Level 3: A commercial multi-repo system

At this scale the problem changes.

A large production project is not just backend and frontend. In my case it's 18 repositories on the backend, plus another 6 on the frontend.

And it's not just services. There are dedicated repos for documentation, deployment, tests, proto contracts, and even a working environment for Claude/Cursor (rules, specs, hooks). A single feature can easily touch several services, their contracts and the CI pipeline at the same time.

At this point the problem is no longer writing code. The problem is context.

If I try to push all requirements and instructions into the model at once, it will drop parts, even if it is the smartest one. The worst part is I cannot predict which parts will be lost and when. The real question is what part of the system it needs for this task and in what order.

If that slice is wrong, the model produces code that looks architecturally correct and even passes local checks, but then fails in CI, breaks contracts or violates platform standards. Not because the model is weak, but because it was given a convincing but wrong view of the system.

At this level documentation alone is not enough. You need a context system. I describe how I build one later in this post.

Prompt Engineering vs Context Engineering

This is how I think about prompt engineering vs context engineering when choosing an approach.

Prompt engineering

How to ask the model to do something inside a single session.

Context engineering

How to design the environment around the model so it behaves correctly for this system.

I treat context as a limited resource that has to be managed as a system. The model is not the bottleneck. The way I assemble and deliver context is.

The practical difference

Prompt	Context
Lives for one session	Committed to git
One large text	Layered system
Manual recall	Automatic delivery
Hope for obedience	Enforced by checks

How I Build the Context System

My context engineering setup is built on three pillars.

Traceability. Every artifact points to the thing it depends on and to the thing that depends on it. A change in a proto contract points to the services that use it. A deployment step points to the configuration it needs. A feature points to the product requirement it implements. So I can assemble the right context for a task instead of loading the whole system.

DRY. There is only one source of truth for each type of information. No duplicated configs, no copied rules, no parallel descriptions of the same contract. If something changes, it changes in one place and the rest of the system references it.

Determinism. I design the stack so that as little as possible is left to interpretation. Strict typing, explicit schemas, reproducible pipelines and machine-checkable rules reduce the space where the model can guess. I also write regex-based detectors that flag suspicious rule violations so the agent can evaluate them instead of guessing from scratch.

The first step is to split everything into atoms instead of keeping one big description in the model:

product requirements (Markdown)
architecture constraints (Markdown, diagrams)
code rules (Markdown, linters/formatters config)
configuration rules (YAML, env files)
deployment and runtime procedures (CI YAML, Helm, bash)
API contracts (proto, OpenAPI specs)
infrastructure (Terraform, Ansible, Helm)
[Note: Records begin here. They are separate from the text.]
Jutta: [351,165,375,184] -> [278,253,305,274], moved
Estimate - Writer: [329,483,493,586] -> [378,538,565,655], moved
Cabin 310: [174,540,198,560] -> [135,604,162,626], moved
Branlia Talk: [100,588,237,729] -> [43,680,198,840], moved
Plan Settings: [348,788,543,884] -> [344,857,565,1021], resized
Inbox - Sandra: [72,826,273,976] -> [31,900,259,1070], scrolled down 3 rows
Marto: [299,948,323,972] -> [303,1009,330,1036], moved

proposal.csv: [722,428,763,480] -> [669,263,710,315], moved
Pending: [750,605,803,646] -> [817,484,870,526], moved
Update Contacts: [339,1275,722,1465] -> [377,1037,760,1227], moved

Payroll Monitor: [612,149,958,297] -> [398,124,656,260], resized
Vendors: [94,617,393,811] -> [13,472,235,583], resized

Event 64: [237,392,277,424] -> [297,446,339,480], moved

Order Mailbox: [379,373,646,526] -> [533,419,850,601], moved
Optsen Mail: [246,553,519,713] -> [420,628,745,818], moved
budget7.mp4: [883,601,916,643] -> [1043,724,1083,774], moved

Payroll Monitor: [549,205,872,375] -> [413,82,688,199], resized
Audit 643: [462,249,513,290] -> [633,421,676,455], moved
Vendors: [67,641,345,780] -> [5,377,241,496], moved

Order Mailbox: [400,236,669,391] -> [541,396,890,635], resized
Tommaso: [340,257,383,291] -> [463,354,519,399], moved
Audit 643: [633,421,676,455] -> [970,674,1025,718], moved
Each atom lives in its own place. Traceability links them: a contract change points to the services that consume it, a deployment step points to its config, a feature points to its product requirement.

Rules are not just text. Wherever possible they are enforced by scripts and tools in CI. If a rule can be broken silently, it will be.

All of this is wired into the working environment through Claude and Cursor rules. Hooks decide what context to load and run audit procedures before and after the task.

At this scale context is not a prompt. It is a system that selects, verifies and delivers the right slice of information for the change.

Important: Prompt Engineering Is Not Dead

It is still perfect for:

scripts
small tools
isolated tasks
research
brainstorming
or just for fun

But the moment you build:

a real product
a platform
a distributed system

prompt-only workflows collapse under their own weight.

Context engineering is not a trend. It is an architectural necessity once the task outgrows a single file.